Exercise brief — Rewrite the text lines of all the records below as a single numbered list, skipping blank lines and leaving the pictures out.
━━━━━ Extracted data
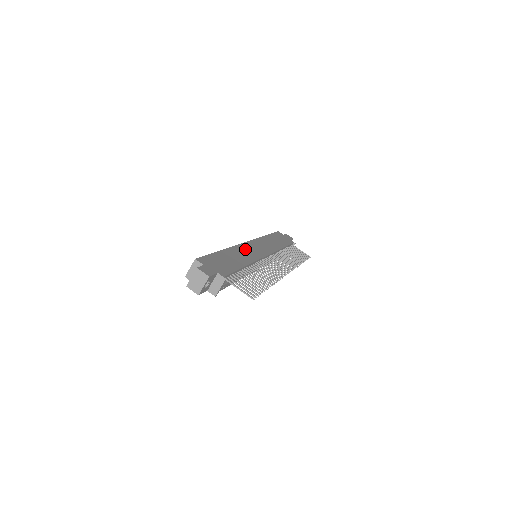
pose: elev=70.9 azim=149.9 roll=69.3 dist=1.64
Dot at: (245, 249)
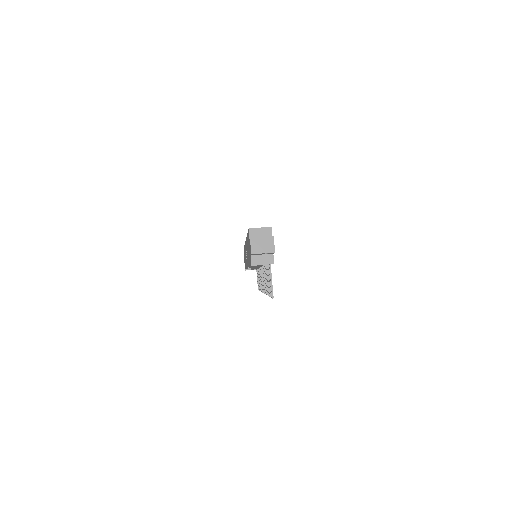
Dot at: occluded
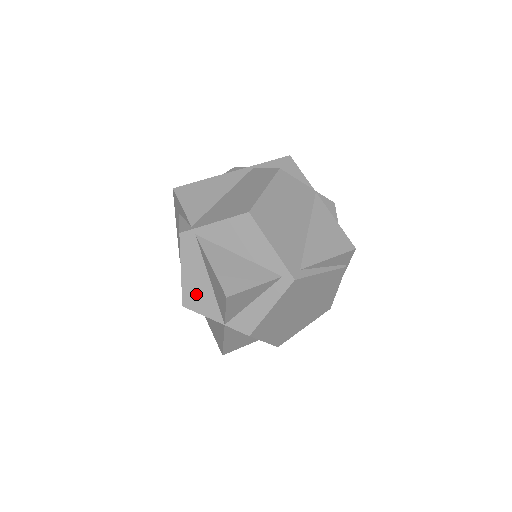
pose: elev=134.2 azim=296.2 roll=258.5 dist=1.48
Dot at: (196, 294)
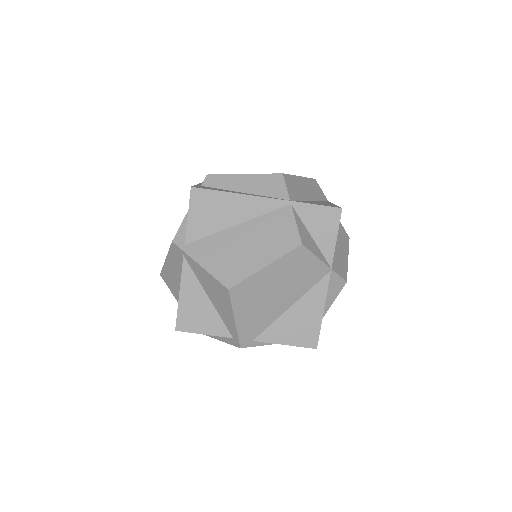
Dot at: (171, 280)
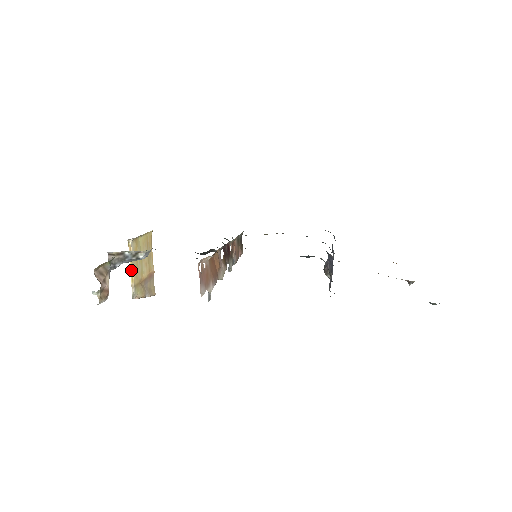
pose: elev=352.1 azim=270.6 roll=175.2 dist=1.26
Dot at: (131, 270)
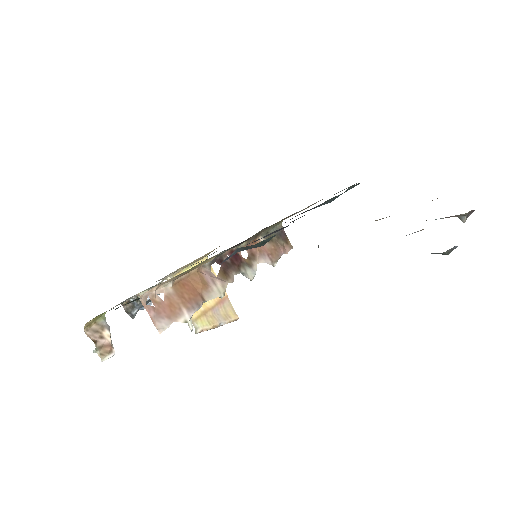
Dot at: occluded
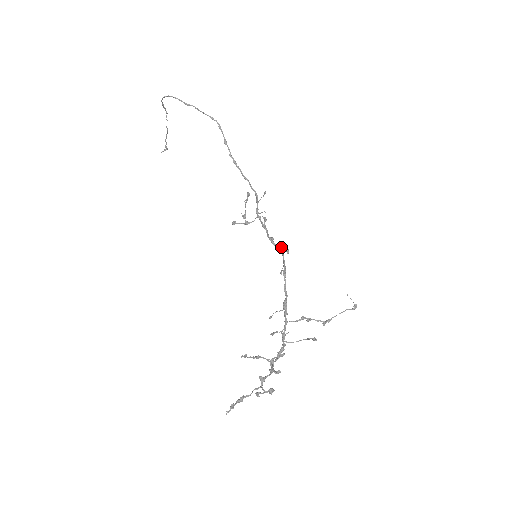
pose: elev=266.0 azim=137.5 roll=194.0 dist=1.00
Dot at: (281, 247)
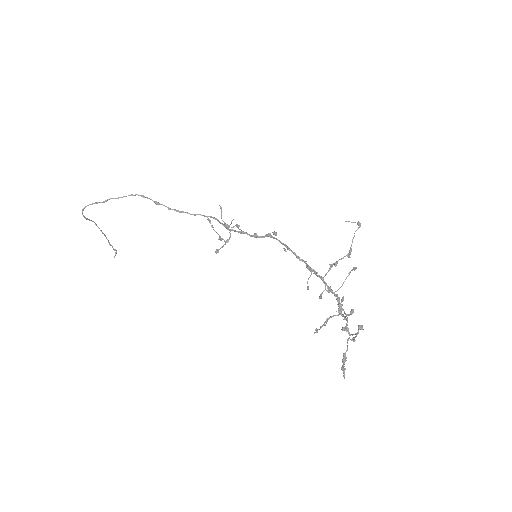
Dot at: (268, 234)
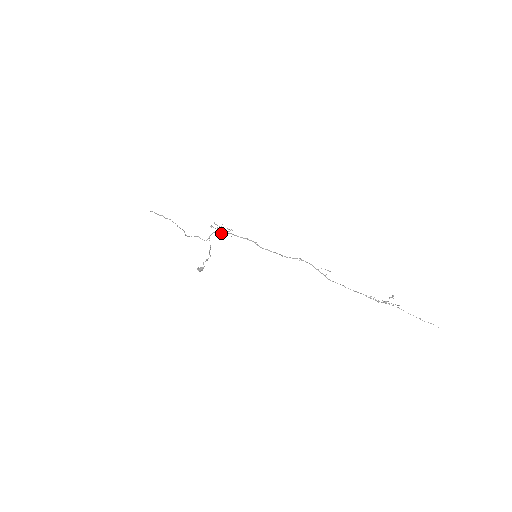
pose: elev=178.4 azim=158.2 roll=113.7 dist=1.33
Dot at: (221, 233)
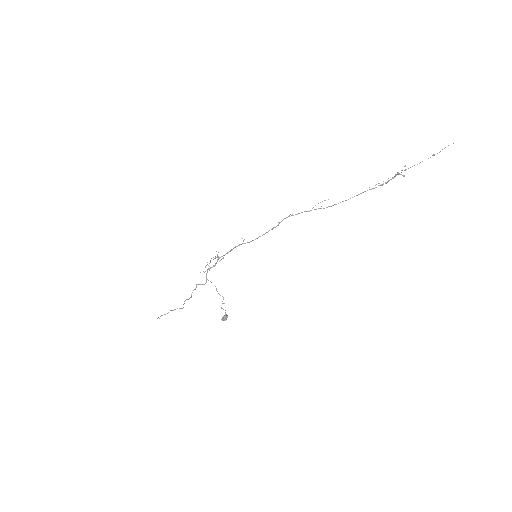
━━━━━━━━━━
Answer below —
1. pose: elev=70.9 azim=149.9 roll=69.3 dist=1.64
2. Dot at: (245, 249)
3. Dot at: occluded
4. pose: elev=134.2 azim=296.2 roll=258.5 dist=1.48
5. Dot at: (196, 294)
6. Dot at: (171, 280)
7. pose: elev=352.1 azim=270.6 roll=175.2 dist=1.26
8. Dot at: (131, 270)
9. Dot at: occluded
10. pose: elev=266.0 azim=137.5 roll=194.0 dist=1.00
11. Dot at: (281, 247)
12. Dot at: (268, 234)
13. pose: elev=178.4 azim=158.2 roll=113.7 dist=1.33
14. Dot at: (221, 233)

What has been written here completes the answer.